La presente resolución no es firme y contra la misma puede interponerse Recurso de Casación para la Unificación de Doctrina, para ante la Sala de lo Social del Tribunal Supremo, el cual deberá prepararse mediante escrito con la firma de Abogado y dirigido a ésta Sala en donde habrá de presentarse dentro de los diez días siguientes a la notificación, con los requisitos establecidos en el Art. 221 de la Ley Reguladora de la Jurisdicción Social.
Así mismo, de conformidad con lo dispuesto en el artículo 229 del Texto Procesal Laboral, todo el que sin tener la condición de trabajador o causahabiente suyo o beneficiario del régimen público de la Seguridad Social o no goce del beneficio de justicia gratuita o no se encuentre excluido por el art. 229.4 de la Ley de Procedimiento Laboral , consignará como depósito, al preparar el Recurso de Casación para la Unificación de Doctrina, la cantidad de 600 euros en la cuenta de consignaciones que tiene abierta esta Sala, en El Banco Español de Crédito -BANESTO-, Oficina núm. 2015, sita en Ronda de Sant Pere, nº 47, Nº 0965 0000 66, añadiendo a continuación los números indicativos del recurso en este Tribunal.

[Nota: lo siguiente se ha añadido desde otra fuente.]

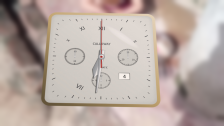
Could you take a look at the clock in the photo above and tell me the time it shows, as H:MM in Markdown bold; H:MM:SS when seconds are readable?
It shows **6:31**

La consignación del importe de la condena, cuando así proceda, se realizará de conformidad con lo dispuesto en el art. 230 la Ley Reguladora de la Jurisdicción Social y se efectuará en la cuenta que esta Sala tiene abierta en BANESTO (oficina indicada en el párrafo anterior), Nº 0965 0000 80, añadiendo a continuación los números indicativos del Recurso en este Tribunal, y debiendo acreditar el haberlo efectuado, al tiempo de preparar el recurso en esta Secretaría.
Así por nuestra sentencia, lo pronunciamos, mandamos y firmamos.
Publicación.-La anterior sentencia ha sido leída y publicada en el día de su fecha por el. Sr. Magistrado Ponente, de lo que doy fe.